L’Acting GM du CEB, interdit de fonctions, confronté aux spécifications du projet de réhabilitation de la centrale thermique de décembre 2014 jusqu’à fort tard hier

La convocation prochaine d’Alain Hao Thyn Voon, de PADCO Ltd, ouvrira la voie à un « Money Trail, the backbone of the probe »

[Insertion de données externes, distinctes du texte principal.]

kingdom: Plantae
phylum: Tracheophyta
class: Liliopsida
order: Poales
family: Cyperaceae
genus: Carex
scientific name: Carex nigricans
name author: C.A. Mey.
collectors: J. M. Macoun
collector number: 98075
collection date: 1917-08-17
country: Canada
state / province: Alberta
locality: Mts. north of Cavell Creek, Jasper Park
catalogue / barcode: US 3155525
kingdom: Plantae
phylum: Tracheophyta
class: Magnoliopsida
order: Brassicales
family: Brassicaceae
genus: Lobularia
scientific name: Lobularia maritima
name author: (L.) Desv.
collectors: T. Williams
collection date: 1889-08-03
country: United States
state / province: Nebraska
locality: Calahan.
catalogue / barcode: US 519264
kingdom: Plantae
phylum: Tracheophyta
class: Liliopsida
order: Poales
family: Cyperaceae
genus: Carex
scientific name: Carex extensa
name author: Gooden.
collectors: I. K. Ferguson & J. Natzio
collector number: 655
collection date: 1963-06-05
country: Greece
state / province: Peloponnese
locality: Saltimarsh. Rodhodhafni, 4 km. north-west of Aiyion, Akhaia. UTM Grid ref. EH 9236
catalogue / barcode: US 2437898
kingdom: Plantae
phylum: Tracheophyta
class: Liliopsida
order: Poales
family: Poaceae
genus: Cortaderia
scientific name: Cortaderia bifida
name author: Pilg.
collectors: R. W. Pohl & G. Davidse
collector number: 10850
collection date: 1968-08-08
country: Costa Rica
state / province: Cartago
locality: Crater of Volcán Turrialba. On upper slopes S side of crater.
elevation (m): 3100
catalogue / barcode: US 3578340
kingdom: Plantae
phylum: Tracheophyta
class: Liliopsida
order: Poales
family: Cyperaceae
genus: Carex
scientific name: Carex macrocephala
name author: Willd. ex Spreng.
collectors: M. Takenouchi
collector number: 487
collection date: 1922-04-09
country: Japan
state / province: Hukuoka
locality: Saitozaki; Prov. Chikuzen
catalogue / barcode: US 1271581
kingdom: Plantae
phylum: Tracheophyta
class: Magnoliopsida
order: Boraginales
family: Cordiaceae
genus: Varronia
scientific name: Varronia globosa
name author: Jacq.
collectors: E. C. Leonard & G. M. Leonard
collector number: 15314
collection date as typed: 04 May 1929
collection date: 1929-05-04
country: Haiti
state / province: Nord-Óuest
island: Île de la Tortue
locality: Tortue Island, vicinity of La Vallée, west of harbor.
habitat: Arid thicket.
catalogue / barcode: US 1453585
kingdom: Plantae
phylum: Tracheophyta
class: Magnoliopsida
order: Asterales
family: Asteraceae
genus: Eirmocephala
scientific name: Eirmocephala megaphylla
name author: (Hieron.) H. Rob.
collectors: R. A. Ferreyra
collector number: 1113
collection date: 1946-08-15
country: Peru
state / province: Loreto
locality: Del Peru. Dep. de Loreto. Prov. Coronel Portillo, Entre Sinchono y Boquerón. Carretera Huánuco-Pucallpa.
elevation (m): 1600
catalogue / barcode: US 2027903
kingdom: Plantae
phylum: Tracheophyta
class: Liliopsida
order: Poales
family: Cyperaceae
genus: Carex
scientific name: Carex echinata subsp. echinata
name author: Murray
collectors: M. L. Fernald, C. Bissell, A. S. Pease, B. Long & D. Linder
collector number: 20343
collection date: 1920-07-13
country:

Rebondissements en fin de semaine dans la St-Louis Gate, concernant un contrat de Rs 4, 6 milliards et une différence de Rs 700 millions entre le contrat annulé et celui décroché par la firme danoise Burmeister & Wain Scandinavian Contractor A/S. D’abord, la dimension politique avec la révocation de l’ex-Deputy Prime Minister et leader du Muvman Liberater, Ivan Collendavelloo, après de longues tractations au plus haut niveau de l’état. Ensuite, Lakwizinn du Prime Minister’s Office, le Premier ministre Pravind Jugnauth se préparant à une offensive politique contre le leader du MMM Paul Bérenger dans cette même affaire. Dans les deux cas, Pravind Jugnauth maintient que les noms de ces deux personnalités politiques sont mentionnés dans le rapport de l’Office of Integrity and Anti-Corruption de la Banque africaine de développement (BAD) et les montants attribués. Dans les deux cas, les personnalités politiques concernées rejettent avec véhémence ces allégations d’avoir touché des pots-de-vin de BWSC lors de l’attribution du contrat du Redevelopment de la centrale thermique de Saint-Louis. Par contre, les premières indications sont que du côté de l’Independent Commission Against Corruption (ICAC), qui est déjà en possession du rapport de la BAD transmis par l’Hôtel du gouvernement, l’on se concentre dans l’immédiat et en priorité sur la genèse des procédures d’appel pour ce contrat en 2014.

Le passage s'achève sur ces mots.